Catalan Institute of Finance (Institut Català de Finances) or ICF for short, founded in 1985, is a public financial institution 100% owned by the Government of Catalonia. ICF's main objective is to foster the Catalan economy by supporting the country's business base, complementing the role of the private financial sector.

The ICF is a public entity subject to private law. This means that it has its own legal personality and its operations are subject to its own law, the Catalan government-owned enterprise charter and the rest of the legal system. The ICF is regulated by Legislative Decree 4/2002, of 24 December, approving the recast text of the Law on the Institut Català de Finances, of 14 January 1985, subsequently amended on a number of occasions, most significantly by Decree Law 2/2015, of 28 July, and afterwards by Decree Law 4/2015, of 29 December, and by Law 5/2017, of 28 March, on tax, administrative, financial and public sector measures.

The institution's internal governance, structure, procedure and operations are in accordance with the criteria laid down by European banking regulations (mainly Directive 2013/36/EU, Regulation No 575/2013 and Basel III) and national regulations (Law 10/2014, of 26 June, on the planning, supervision and solvency of credit institutions and Royal Decree 84/2015, implementing Law 10/2014).

The highest decision-making body of the Entity is the Governing Board and the CEO. Currently the CEO is Vanessa Servera Planas.

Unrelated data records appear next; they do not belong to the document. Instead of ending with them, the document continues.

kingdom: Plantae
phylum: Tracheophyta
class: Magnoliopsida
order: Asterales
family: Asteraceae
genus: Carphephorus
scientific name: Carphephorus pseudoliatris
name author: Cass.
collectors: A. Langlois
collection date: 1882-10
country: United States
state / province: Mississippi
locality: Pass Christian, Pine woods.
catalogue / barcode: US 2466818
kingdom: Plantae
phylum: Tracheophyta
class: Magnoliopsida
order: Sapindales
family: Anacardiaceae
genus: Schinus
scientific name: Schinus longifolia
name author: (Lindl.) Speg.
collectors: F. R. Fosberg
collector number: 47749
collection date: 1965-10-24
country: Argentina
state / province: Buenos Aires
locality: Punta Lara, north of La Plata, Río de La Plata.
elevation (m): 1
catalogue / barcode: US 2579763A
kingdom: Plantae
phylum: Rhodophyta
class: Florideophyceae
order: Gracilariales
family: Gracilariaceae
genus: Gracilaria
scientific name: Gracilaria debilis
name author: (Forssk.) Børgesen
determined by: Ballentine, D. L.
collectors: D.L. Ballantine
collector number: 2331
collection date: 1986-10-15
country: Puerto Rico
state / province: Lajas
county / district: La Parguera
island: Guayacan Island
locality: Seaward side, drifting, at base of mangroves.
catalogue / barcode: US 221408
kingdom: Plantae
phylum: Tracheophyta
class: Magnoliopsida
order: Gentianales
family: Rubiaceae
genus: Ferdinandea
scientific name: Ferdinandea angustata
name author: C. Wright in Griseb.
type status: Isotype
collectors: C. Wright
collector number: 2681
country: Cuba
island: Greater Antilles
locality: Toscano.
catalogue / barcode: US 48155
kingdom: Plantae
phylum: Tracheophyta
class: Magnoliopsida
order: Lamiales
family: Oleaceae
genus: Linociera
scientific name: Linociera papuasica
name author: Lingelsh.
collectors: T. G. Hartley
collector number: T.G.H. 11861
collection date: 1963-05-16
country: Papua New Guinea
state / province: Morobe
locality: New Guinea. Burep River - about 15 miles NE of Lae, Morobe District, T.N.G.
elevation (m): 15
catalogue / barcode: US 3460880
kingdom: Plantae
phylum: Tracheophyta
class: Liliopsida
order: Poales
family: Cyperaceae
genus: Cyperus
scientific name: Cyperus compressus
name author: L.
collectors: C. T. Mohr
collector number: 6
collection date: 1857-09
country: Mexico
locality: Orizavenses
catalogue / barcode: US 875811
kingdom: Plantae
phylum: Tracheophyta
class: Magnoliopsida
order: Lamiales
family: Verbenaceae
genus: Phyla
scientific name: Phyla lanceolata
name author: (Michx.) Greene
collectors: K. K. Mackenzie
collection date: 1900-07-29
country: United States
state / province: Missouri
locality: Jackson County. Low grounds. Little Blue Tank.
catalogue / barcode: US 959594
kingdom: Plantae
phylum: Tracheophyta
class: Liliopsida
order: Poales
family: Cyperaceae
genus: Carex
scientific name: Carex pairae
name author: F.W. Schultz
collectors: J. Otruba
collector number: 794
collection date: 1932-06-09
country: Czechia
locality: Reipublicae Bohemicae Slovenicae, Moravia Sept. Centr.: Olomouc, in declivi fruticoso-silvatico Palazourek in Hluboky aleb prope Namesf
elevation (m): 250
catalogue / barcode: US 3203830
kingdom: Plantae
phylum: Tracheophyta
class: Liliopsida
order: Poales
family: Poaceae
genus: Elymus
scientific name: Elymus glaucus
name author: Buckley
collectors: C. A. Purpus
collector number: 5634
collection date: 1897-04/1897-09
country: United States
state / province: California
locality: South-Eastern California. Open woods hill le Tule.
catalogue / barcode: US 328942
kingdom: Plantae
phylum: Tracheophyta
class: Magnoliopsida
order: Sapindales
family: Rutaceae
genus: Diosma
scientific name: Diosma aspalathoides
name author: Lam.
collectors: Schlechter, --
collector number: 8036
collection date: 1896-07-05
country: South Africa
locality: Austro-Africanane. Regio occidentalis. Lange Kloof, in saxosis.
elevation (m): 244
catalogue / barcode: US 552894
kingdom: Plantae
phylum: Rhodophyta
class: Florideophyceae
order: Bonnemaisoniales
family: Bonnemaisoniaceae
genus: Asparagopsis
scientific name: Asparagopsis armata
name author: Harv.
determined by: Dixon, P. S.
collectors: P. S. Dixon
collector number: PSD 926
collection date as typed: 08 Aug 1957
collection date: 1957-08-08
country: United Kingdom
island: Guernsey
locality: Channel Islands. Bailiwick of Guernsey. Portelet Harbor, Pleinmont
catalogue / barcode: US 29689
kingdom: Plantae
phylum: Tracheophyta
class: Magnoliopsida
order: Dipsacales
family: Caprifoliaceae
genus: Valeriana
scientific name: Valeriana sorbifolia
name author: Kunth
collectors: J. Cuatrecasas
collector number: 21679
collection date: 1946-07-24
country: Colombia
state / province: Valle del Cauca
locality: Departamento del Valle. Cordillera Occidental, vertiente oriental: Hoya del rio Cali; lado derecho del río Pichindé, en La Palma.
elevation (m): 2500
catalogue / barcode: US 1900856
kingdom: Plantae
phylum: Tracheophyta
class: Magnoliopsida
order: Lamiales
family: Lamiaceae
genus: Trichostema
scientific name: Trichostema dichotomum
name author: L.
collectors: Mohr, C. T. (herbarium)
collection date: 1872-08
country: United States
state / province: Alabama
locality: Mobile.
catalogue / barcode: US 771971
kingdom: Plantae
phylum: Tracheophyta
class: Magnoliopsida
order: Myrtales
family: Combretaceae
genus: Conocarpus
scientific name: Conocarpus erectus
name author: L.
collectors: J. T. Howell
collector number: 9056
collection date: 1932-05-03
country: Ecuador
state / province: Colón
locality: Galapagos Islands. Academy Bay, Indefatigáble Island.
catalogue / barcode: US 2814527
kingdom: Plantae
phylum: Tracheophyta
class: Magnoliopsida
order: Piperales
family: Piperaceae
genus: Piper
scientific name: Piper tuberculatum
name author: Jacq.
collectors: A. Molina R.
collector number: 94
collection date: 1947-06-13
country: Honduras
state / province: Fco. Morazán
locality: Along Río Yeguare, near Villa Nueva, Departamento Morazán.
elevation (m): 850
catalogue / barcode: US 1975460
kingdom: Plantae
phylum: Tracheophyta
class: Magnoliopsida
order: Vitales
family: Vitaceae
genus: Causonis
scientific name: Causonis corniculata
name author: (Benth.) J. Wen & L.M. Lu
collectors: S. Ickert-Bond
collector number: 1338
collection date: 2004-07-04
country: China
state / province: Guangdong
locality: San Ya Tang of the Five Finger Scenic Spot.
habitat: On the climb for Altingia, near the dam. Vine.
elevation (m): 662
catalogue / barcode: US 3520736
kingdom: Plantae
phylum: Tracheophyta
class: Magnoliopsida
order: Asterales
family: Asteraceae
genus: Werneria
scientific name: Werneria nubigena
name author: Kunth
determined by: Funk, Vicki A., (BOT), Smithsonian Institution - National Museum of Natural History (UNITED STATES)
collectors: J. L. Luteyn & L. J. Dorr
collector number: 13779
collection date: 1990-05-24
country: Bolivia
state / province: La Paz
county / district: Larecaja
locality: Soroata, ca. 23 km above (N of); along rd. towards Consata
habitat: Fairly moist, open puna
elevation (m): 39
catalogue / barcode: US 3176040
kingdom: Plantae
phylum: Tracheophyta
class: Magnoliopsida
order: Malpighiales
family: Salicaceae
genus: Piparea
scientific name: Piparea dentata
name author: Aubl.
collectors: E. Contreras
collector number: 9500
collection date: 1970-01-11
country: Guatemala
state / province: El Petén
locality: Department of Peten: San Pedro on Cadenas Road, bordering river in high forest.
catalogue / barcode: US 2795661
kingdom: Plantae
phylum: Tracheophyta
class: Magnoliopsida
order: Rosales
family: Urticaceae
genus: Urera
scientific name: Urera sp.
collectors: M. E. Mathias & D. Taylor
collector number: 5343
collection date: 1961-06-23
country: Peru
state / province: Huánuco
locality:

In 2022, the ICF Group provided freelancers, businesses and organisations with €663 million in funding. The financing awarded by the ICF Group in 2022 helped to maintain and/or create over to 25700 jobs. As in previous years, 90% of the loans went to SMEs.

== Business model==
ICF's main objective is to foster the Catalan economy by supporting the country's business base, in particular SMEs and self-employed, complementing the role of the private financial sector. ICF finances projects via loans, guarantees and venture capital investments, among others.

- Loans for companies: loans to fund projects of investment and/or current capital for SMEs, self-employed, companies and institutions.
- Guarantees: providing guarantees for bank loans in order to improve the credit access and conditions for the companies.
- Venture capital investments and participative loans: impulse, manage and participate in venture capital instruments in order to support the creation and growth of companies.

== Grup ICF subsidiaries==
The ICF Group includes two subsidiaries: IFEM (Financial Instruments for Innovative Companies) and ICF Capital.
- IFEM manages European funds addressed to funding companies of new creation and/or in their initial phases.
- ICF Capital (Managing Society of Entities of Venture Capital), manages, promotes and advises venture capital funds and firms that invest in Catalan companies. The ICF manages through ICF Capital three funds of its own: ICF Capital Expansió II, ICF Venture Tech II, and BCN Emprèn.
Apart from ICF's two wholly owned subsidiaries, the institute also has a stake (alongside other financial institutions and businesses) in Avalis de Catalunya, SGR. Avalis is a reciprocal guarantee company, a public-private venture set up by the Catalan Government in 2003, which provides access to credit by SMEs and self-employed by providing technical and economical guarantees for banks.